- **ARBEITSAUFTRAG A**
Bei welchen Brennstoffen wird ein Wechsel der Bezugsquellen laut dem Textauszug relativ zügig möglich sein?
- **ARBEITSAUFTRAG B**
Übernehmen Sie aus dem Textauszug wörtlich die Passage von „Kurzfristig gibt es“ bis „mittelfristig eine Herausforderung.“.
- **ARBEITSAUFTRAG C**
Führen Sie sämtliche Energieträger auf, die im Textauszug namentlich genannt werden.

Damit ist das Problem, dass Deutschland am Energie-Tropf von Russland hängt, aber noch nicht gelöst…
Natürlich müssen wir unsere Versorgungswege und -quellen diversifizieren. Unsere Abhängigkeit von Russland ist bei allen fossilen Brennstoffen zu hoch. Bei Kohle und Öl wird der Wechsel der Bezugsquellen relativ zügig möglich sein. Und auch beim Erdgas wird das etwa durch einen stärkeren Rückgriff auf verflüssigtes Erdgas, das per Tankschiff geliefert wird, gelingen. Allerdings wird das etwas länger dauern.
Kurzfristig gibt es noch Potentiale im Bereich Biogas, die wir heben sollten, unter anderem durch den Anschluss von bestehenden Biogasanlagen an die Gasverteilnetze. Zudem brauchen wir künftig Wasserstoff in großen Mengen, um unsere Klimaziele zu erreichen. Und auch den müssen wir zumindest teilweise importieren. Alles in allem bleibt die Versorgungssicherheit mittelfristig eine Herausforderung.

- **LERNMATERIAL**
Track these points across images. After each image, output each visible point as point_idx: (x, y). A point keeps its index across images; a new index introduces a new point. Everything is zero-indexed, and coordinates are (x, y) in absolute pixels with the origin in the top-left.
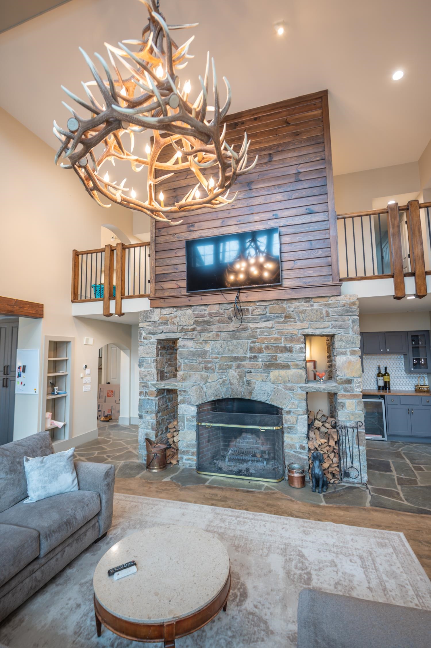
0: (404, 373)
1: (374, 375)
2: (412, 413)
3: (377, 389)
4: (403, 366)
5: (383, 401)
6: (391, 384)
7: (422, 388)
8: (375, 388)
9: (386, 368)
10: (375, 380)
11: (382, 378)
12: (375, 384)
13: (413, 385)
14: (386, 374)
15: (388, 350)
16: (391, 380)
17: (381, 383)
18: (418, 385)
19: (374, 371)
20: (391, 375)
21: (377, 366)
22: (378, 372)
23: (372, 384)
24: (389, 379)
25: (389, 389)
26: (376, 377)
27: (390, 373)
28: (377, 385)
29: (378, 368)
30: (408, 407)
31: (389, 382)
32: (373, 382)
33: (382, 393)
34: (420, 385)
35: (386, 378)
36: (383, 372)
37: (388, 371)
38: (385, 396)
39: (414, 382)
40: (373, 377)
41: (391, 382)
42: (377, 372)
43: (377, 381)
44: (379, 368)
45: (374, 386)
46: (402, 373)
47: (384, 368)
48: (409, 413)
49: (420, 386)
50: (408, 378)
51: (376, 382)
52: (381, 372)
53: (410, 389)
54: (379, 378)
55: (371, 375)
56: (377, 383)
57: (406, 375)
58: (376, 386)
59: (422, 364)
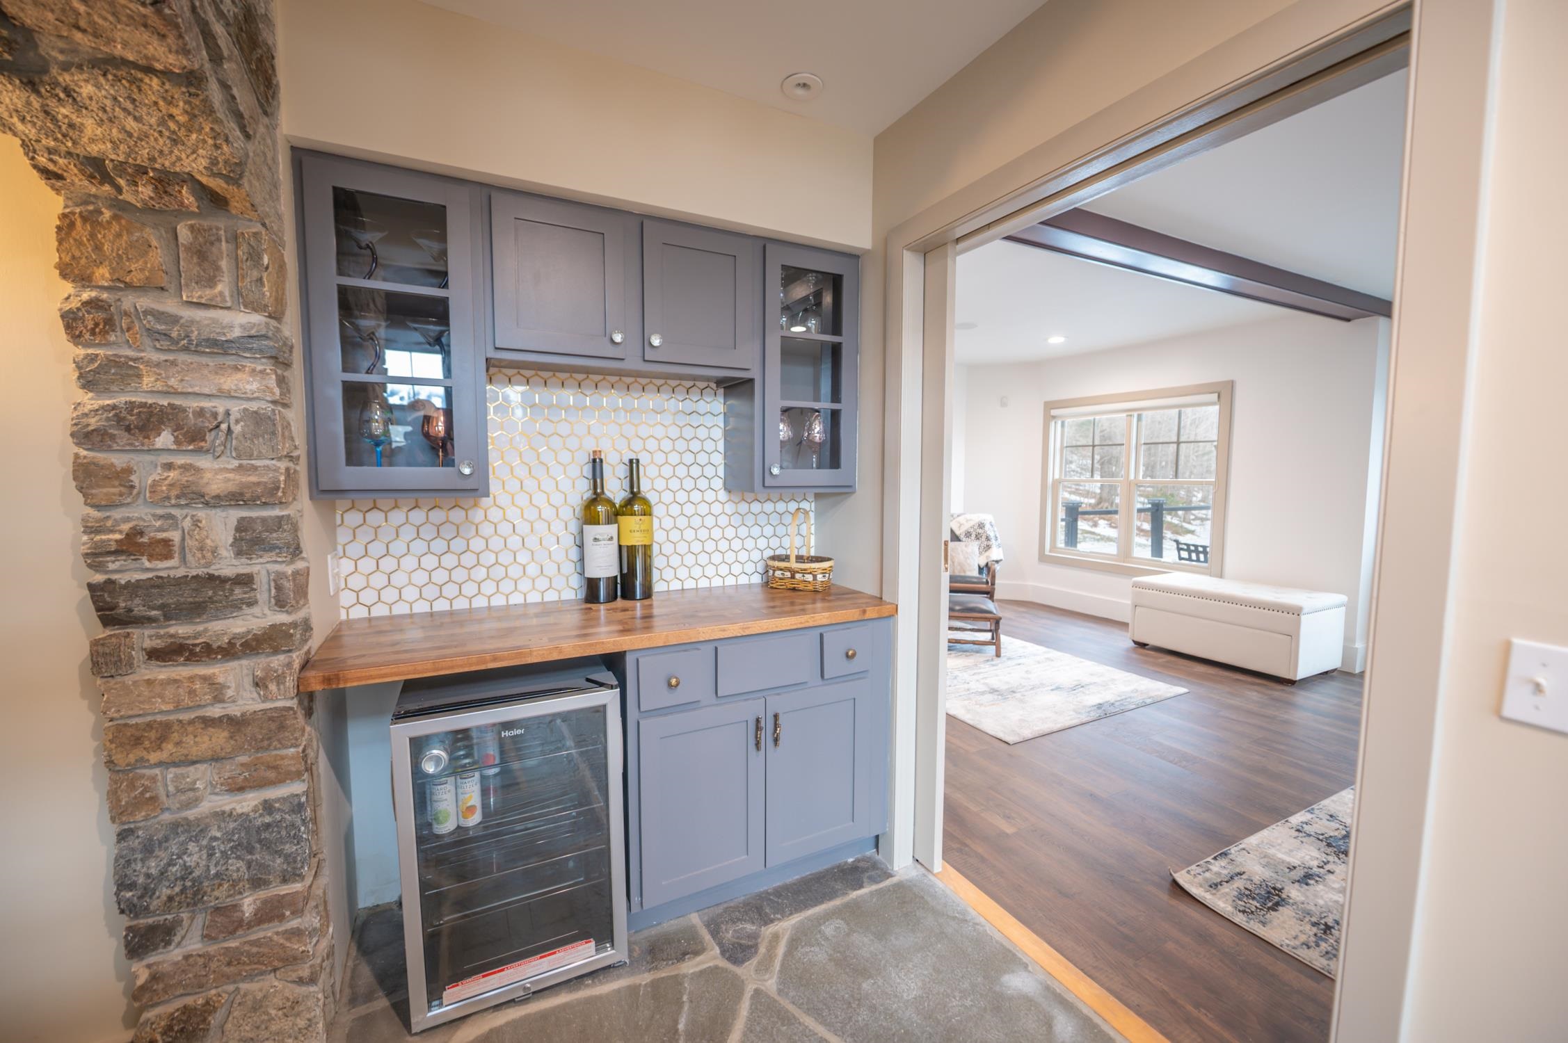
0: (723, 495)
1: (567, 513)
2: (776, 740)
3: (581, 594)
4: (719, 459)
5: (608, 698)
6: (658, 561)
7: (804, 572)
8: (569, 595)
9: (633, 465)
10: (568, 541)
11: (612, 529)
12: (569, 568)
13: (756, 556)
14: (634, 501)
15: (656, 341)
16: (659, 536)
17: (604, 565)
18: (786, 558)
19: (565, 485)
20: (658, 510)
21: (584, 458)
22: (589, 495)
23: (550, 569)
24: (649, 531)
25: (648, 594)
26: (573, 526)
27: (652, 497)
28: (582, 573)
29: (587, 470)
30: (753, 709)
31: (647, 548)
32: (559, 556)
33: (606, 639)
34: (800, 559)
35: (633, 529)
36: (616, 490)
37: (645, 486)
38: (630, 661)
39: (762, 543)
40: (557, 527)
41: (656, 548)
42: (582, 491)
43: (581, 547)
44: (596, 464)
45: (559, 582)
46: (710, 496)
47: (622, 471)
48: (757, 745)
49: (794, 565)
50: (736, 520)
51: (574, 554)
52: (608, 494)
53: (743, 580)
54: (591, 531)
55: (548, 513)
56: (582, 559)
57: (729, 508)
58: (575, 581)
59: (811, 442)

--

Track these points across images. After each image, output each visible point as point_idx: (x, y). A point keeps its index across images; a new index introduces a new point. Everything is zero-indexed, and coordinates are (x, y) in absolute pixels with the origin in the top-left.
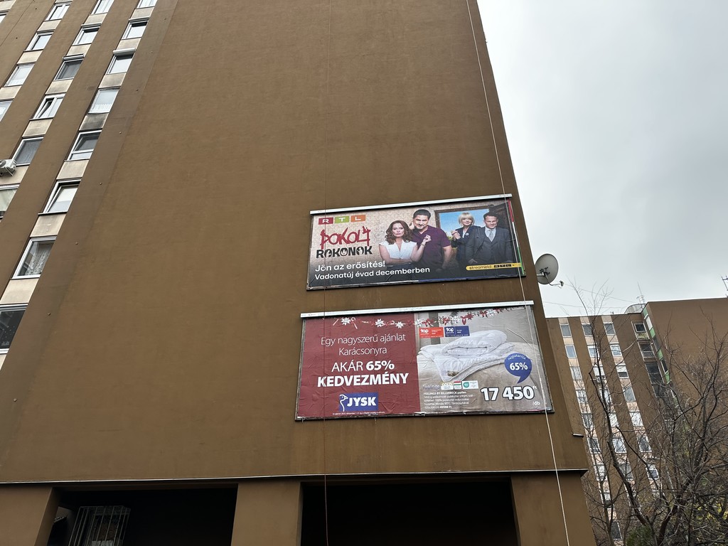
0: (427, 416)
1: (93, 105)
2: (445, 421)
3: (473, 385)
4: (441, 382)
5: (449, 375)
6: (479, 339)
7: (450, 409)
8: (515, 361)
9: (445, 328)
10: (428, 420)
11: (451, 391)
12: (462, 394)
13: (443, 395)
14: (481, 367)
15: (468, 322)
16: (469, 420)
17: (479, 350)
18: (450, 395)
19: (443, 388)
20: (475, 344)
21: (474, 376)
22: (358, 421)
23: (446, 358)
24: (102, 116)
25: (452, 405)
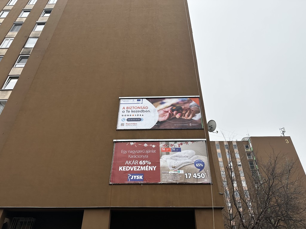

---

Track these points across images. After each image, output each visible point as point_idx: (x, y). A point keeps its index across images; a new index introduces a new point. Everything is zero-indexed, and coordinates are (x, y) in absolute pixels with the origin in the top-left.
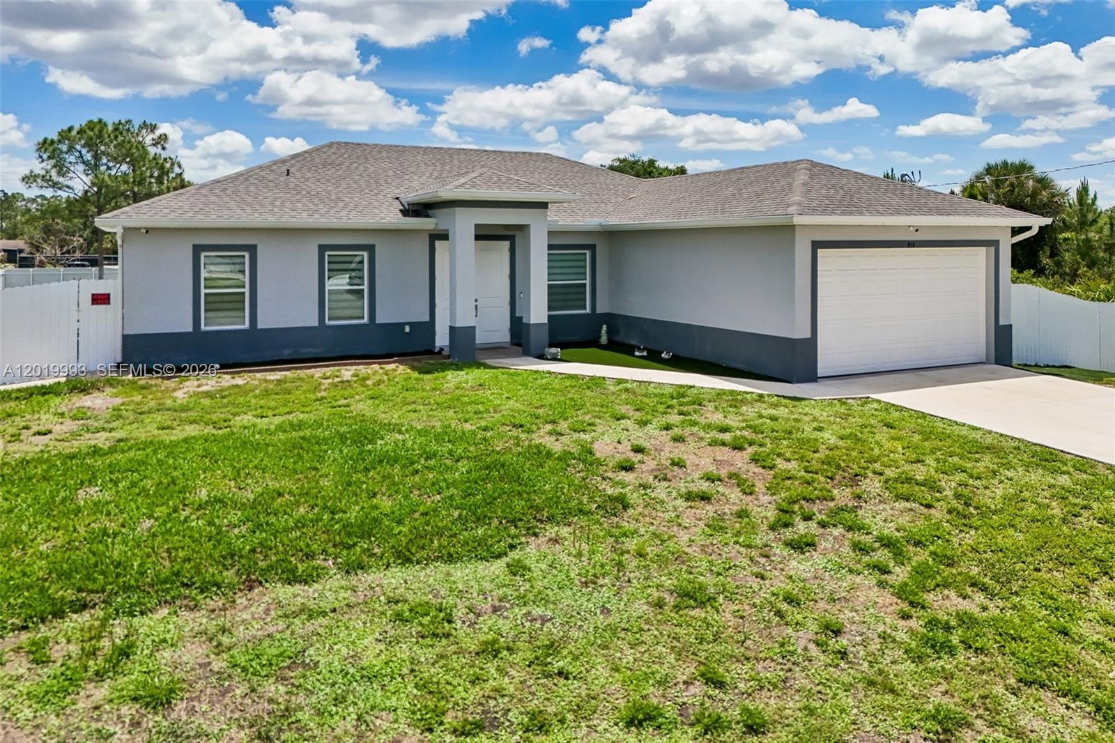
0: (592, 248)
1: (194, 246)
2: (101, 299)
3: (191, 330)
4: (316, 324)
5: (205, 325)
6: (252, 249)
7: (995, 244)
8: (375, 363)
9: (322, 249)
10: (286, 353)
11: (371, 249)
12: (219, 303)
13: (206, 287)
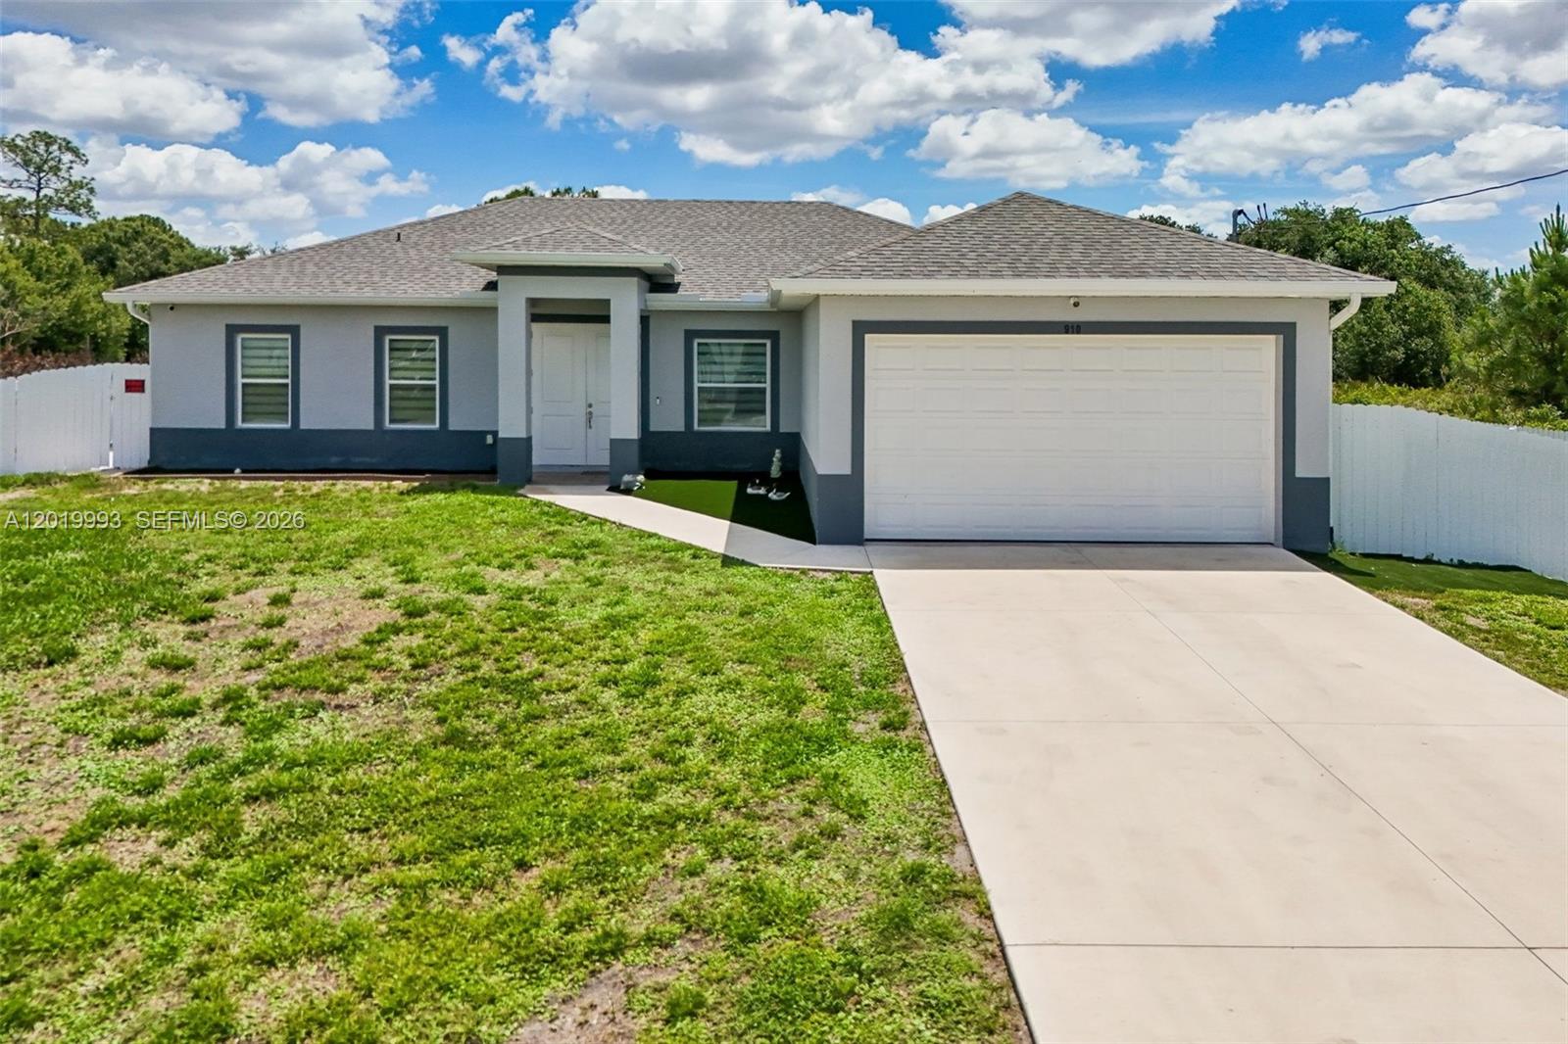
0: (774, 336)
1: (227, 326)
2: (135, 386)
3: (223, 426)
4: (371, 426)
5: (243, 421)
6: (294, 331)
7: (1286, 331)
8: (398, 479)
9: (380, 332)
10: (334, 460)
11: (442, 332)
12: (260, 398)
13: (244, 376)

- **LÖSUNG A**
Bei Kohle und Öl.

- **LÖSUNG B**
Kurzfristig gibt es noch Potentiale im Bereich Biogas, die wir heben sollten, unter anderem durch den Anschluss von bestehenden Biogasanlagen an die Gasverteilnetze. Zudem brauchen wir künftig Wasserstoff in großen Mengen, um unsere Klimaziele zu erreichen. Und auch den müssen wir zumindest teilweise importieren. Alles in allem bleibt die Versorgungssicherheit mittelfristig eine Herausforderung.

- **LÖSUNG C**
Kohle, Öl, Erdgas (auch als verflüssigtes Erdgas), Biogas, Wasserstoff